This short piece appeared in the Graduate Corner section of Forward Together: A Newsletter for Graduates of Southeastern Guide Dogs (August/September issue).
* * *
Before I started training at Southeastern, I spent hours dreaming of the moment when I would meet my pup. In my mind’s eye, the dog – features unspecified – would enter the room, bound toward me, and leap into my arms. Everything about its body language would shout, “I can’t wait to begin our life together!”
So when I was actually introduced to my pup, a black lab male named York, I had to watch my dreamscape crumble into ungainly pieces. Once his CCT* left the room, York ran to the end of his leash, dropped to the floor, and began a plaintive wail. Trainers assured me that York would warm up, but I didn’t believe them. I imagined York staring haughtily into the distance and longed for the moment when I would know that he actually cared about me.
When York and I worked for the first time in harness, I began to understand the level of trust and courage we both needed. On the nature trail, we prepared to step down out of the gazebo, and I froze. Unwilling to let York’s paws gauge the depth of the step down, I wanted my cane: I wasn’t prepared to depend on another being, especially one who didn’t seem to like me very much. After an eternity of minutes, I did step down – and I didn’t twist an ankle. York’s paws and my feet were safely on the path, moving forward. In that small gesture, I recognized his potential in harness.

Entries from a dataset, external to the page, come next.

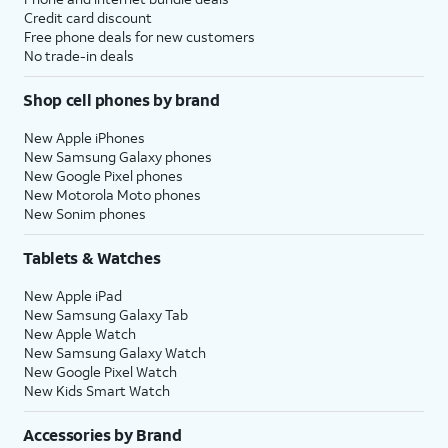
Credit card discount
Free phone deals for new customers
No trade-in deals
Shop cell phones by brand
New Apple iPhones
New Samsung Galaxy phones
New Google Pixel phones
New Motorola Moto phones
New Sonim phones
Tablets & Watches
New Apple iPad
New Samsung Galaxy Tab
New Apple Watch
New Samsung Galaxy Watch
New Google Pixel Watch
New Kids Smart Watch
Accessories by Brand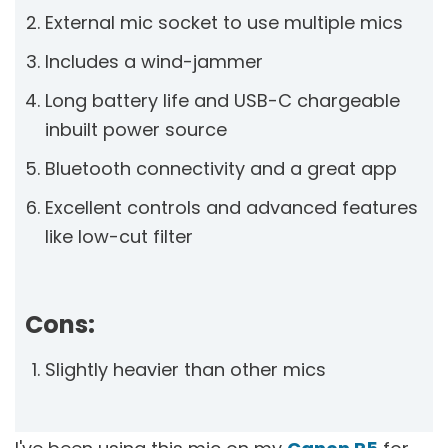
External mic socket to use multiple mics
Includes a wind-jammer
Long battery life and USB-C chargeable
inbuilt power source
Bluetooth connectivity and a great app
Excellent controls and advanced features
like low-cut filter
Cons:
Slightly heavier than other mics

Learning to trust my trainers as well as York, I should have believed them when they said the long recall would make me happy. After I left York in a sit-stay, he began a familiar sound – the morose whine I remembered from our initial meeting. At the end of the designated hallway, I called his name and heard him barreling down corridors, collar jingling, paws thumping. I saw him flying toward me – a huge hurtling black blur. My trainer caught him before he could leap into my arms.
When I left him on tie-down so I could do laundry, I heard York’s song again. I timed the process of loading the washer: not more than 5 minutes. But York stood at the half-open door to my room, his cries amplified by the long hallway. I turned down the hallway and saw him sprawled in my doorway, looking deflated. When I came to the door, I heard him leaping with joy, tail swinging, ears flapping.
I know I should quiet his vocal outbursts, but I can’t help smiling when York starts crying for me. His persistent whine – more like the moan of an injured whale – rings in my ears like a love song. It’s the theme to my longed-for moment, the song that says he wants me beside him.